Howard Dickstein, an attorney for Pala and other California tribes, gave an overview of prolonged litigation in California over Indian casinos and their disputed gambling machines.

He said the Indian Gaming Regulatory Act, passed by Congress in 1988, was vague, confusing and rife with shortcomings.

"Congress mandated agreements between states and the tribes and expected these agreements to come into place," he said. "There was a lack of understanding about the depth of adversarial relations between the state and the tribes. ... The parties have hundreds of years of mistrust."

Dan Kolkey, Gov. Wilson's head legal counsel, offered the state's view. He said the 1988 law compelled the state to negotiate casino accords with tribes even though "California is a non-casino state."

Kolkey said the pacts negotiated by Pala and adopted by seven other tribes in recent weeks provide reasonable compromises to the divergent interests of tribes and the state.

Although Indian gaming dominated most of the day's testimony, the morning session was devoted to horse racing concerns.

Racing industry officials complained about growing competition from other forms of gambling, such as the state lottery and tribal casinos.

Saying horse racing is struggling to make money, industry representatives asked the commission to recommend against expanding Indian gaming and imposing more regulations on horse-racing.

"We're not going to survive if this turns into another Nevada," said state Sen. Kenneth Maddy, R-Fresno, who owns and breeds race horses.

Advocates painted horse racing as a sport and entertainment and downplayed the gambling element.

Tony Chamblin, president of the Association of Racing Commissioners International, called handicapping at the track "a social and intellectual experience."
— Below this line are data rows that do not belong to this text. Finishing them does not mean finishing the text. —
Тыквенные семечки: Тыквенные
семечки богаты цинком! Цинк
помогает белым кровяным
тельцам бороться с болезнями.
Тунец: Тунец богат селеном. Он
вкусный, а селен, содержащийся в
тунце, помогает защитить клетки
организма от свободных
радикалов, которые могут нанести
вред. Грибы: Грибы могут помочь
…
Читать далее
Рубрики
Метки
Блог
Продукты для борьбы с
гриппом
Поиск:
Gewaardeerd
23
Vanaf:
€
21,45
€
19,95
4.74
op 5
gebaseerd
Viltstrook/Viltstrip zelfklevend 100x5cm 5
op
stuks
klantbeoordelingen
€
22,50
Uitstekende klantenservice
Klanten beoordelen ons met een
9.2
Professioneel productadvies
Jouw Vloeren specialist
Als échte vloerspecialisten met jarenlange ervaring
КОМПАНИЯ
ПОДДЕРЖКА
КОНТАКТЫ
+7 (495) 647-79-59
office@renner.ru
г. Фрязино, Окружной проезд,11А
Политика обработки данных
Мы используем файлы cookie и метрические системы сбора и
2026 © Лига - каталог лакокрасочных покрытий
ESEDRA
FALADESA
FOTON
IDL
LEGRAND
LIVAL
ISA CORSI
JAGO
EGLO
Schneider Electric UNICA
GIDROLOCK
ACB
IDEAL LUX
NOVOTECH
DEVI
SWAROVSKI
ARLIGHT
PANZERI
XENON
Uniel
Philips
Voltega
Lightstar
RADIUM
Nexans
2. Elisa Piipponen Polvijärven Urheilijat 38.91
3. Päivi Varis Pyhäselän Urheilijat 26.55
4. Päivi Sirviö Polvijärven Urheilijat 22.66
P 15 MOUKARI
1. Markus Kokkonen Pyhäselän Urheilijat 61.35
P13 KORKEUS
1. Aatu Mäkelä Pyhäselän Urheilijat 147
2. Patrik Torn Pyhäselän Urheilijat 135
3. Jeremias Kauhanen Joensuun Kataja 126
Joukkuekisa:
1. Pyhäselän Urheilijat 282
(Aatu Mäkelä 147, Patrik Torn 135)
Tim Smith, commissioner of the National Thoroughbred Racing Association, called it "the thinking man's wager." He compared it to poring over The Wall Street Journal in the morning.

Joseph Harper, president of the Del Mar Thoroughbred Club, said his private nonprofit organization, which runs the state-owned track, has paid more than $250 million in license fees since 1970. The group also has given nearly $5 million to charity since 1968, he said.

Harper said the racing industry has donated $39 million to equine medical research since 1967.

Kevin Barrett, representing the California Council on Problem Gambling, said he has seen suicides and lives destroyed by domestic violence and such gambling-related crimes as loan sharking.

"I believe the industry does not go far enough to help problem gamblers," Barrett said.